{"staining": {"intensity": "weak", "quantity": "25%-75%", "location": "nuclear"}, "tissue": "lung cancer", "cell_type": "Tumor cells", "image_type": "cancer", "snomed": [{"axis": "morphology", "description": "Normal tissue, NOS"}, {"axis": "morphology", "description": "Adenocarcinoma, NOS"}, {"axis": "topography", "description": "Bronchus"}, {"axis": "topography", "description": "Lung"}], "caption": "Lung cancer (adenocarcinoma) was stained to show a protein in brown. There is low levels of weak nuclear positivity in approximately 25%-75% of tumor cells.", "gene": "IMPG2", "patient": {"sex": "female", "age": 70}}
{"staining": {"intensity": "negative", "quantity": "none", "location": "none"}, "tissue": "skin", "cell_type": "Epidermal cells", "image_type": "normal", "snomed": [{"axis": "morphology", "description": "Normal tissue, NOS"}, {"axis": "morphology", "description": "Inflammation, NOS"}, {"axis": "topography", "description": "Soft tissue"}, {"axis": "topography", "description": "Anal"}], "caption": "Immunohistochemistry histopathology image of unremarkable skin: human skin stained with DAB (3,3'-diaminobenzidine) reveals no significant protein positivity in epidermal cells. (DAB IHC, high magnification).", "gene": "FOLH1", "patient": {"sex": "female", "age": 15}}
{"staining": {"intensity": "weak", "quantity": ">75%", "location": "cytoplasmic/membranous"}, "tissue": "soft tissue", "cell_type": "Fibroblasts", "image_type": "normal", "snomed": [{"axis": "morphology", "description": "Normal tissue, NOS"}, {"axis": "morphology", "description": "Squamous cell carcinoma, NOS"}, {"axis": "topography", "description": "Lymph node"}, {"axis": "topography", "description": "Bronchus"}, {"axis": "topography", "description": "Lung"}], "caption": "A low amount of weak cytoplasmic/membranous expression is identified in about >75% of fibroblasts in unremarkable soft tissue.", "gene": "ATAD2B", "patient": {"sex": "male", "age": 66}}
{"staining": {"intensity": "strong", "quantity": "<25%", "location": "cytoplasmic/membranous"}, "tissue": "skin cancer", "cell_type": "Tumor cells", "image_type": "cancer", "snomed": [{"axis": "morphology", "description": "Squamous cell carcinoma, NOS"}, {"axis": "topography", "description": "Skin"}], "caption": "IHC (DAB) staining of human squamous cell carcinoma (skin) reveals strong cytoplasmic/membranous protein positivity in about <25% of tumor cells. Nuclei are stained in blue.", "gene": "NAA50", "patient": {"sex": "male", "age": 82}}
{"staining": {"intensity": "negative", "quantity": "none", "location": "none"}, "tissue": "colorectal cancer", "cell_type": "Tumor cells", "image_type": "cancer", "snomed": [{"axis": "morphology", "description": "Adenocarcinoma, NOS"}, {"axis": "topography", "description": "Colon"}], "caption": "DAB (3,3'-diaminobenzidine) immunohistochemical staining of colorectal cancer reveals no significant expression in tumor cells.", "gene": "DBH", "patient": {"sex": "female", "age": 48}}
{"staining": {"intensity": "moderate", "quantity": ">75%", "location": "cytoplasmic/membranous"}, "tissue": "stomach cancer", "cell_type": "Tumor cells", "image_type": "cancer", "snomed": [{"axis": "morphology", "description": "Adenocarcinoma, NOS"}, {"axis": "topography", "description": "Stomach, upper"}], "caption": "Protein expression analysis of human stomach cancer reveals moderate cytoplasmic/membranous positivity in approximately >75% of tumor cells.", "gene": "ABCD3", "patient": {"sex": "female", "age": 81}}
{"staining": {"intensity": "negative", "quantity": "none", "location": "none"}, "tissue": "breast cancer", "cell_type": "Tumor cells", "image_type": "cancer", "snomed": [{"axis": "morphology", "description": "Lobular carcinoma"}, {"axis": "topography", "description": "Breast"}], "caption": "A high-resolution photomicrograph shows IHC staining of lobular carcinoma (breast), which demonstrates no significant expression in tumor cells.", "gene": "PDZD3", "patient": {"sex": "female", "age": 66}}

####################

* [Work order]:
Hand back the listing exactly. Include every line.

* [Task solution]:
{"staining": {"intensity": "weak", "quantity": "25%-75%", "location": "nuclear"}, "tissue": "lung cancer", "cell_type": "Tumor cells", "image_type": "cancer", "snomed": [{"axis": "morphology", "description": "Normal tissue, NOS"}, {"axis": "morphology", "description": "Adenocarcinoma, NOS"}, {"axis": "topography", "description": "Bronchus"}, {"axis": "topography", "description": "Lung"}], "caption": "Lung cancer (adenocarcinoma) was stained to show a protein in brown. There is low levels of weak nuclear positivity in approximately 25%-75% of tumor cells.", "gene": "IMPG2", "patient": {"sex": "female", "age": 70}}
{"staining": {"intensity": "negative", "quantity": "none", "location": "none"}, "tissue": "skin", "cell_type": "Epidermal cells", "image_type": "normal", "snomed": [{"axis": "morphology", "description": "Normal tissue, NOS"}, {"axis": "morphology", "description": "Inflammation, NOS"}, {"axis": "topography", "description": "Soft tissue"}, {"axis": "topography", "description": "Anal"}], "caption": "Immunohistochemistry histopathology image of unremarkable skin: human skin stained with DAB (3,3'-diaminobenzidine) reveals no significant protein positivity in epidermal cells. (DAB IHC, high magnification).", "gene": "FOLH1", "patient": {"sex": "female", "age": 15}}
{"staining": {"intensity": "weak", "quantity": ">75%", "location": "cytoplasmic/membranous"}, "tissue": "soft tissue", "cell_type": "Fibroblasts", "image_type": "normal", "snomed": [{"axis": "morphology", "description": "Normal tissue, NOS"}, {"axis": "morphology", "description": "Squamous cell carcinoma, NOS"}, {"axis": "topography", "description": "Lymph node"}, {"axis": "topography", "description": "Bronchus"}, {"axis": "topography", "description": "Lung"}], "caption": "A low amount of weak cytoplasmic/membranous expression is identified in about >75% of fibroblasts in unremarkable soft tissue.", "gene": "ATAD2B", "patient": {"sex": "male", "age": 66}}
{"staining": {"intensity": "strong", "quantity": "<25%", "location": "cytoplasmic/membranous"}, "tissue": "skin cancer", "cell_type": "Tumor cells", "image_type": "cancer", "snomed": [{"axis": "morphology", "description": "Squamous cell carcinoma, NOS"}, {"axis": "topography", "description": "Skin"}], "caption": "IHC (DAB) staining of human squamous cell carcinoma (skin) reveals strong cytoplasmic/membranous protein positivity in about <25% of tumor cells. Nuclei are stained in blue.", "gene": "NAA50", "patient": {"sex": "male", "age": 82}}
{"staining": {"intensity": "negative", "quantity": "none", "location": "none"}, "tissue": "colorectal cancer", "cell_type": "Tumor cells", "image_type": "cancer", "snomed": [{"axis": "morphology", "description": "Adenocarcinoma, NOS"}, {"axis": "topography", "description": "Colon"}], "caption": "DAB (3,3'-diaminobenzidine) immunohistochemical staining of colorectal cancer reveals no significant expression in tumor cells.", "gene": "DBH", "patient": {"sex": "female", "age": 48}}
{"staining": {"intensity": "moderate", "quantity": ">75%", "location": "cytoplasmic/membranous"}, "tissue": "stomach cancer", "cell_type": "Tumor cells", "image_type": "cancer", "snomed": [{"axis": "morphology", "description": "Adenocarcinoma, NOS"}, {"axis": "topography", "description": "Stomach, upper"}], "caption": "Protein expression analysis of human stomach cancer reveals moderate cytoplasmic/membranous positivity in approximately >75% of tumor cells.", "gene": "ABCD3", "patient": {"sex": "female", "age": 81}}
{"staining": {"intensity": "negative", "quantity": "none", "location": "none"}, "tissue": "breast cancer", "cell_type": "Tumor cells", "image_type": "cancer", "snomed": [{"axis": "morphology", "description": "Lobular carcinoma"}, {"axis": "topography", "description": "Breast"}], "caption": "A high-resolution photomicrograph shows IHC staining of lobular carcinoma (breast), which demonstrates no significant expression in tumor cells.", "gene": "PDZD3", "patient": {"sex": "female", "age": 66}}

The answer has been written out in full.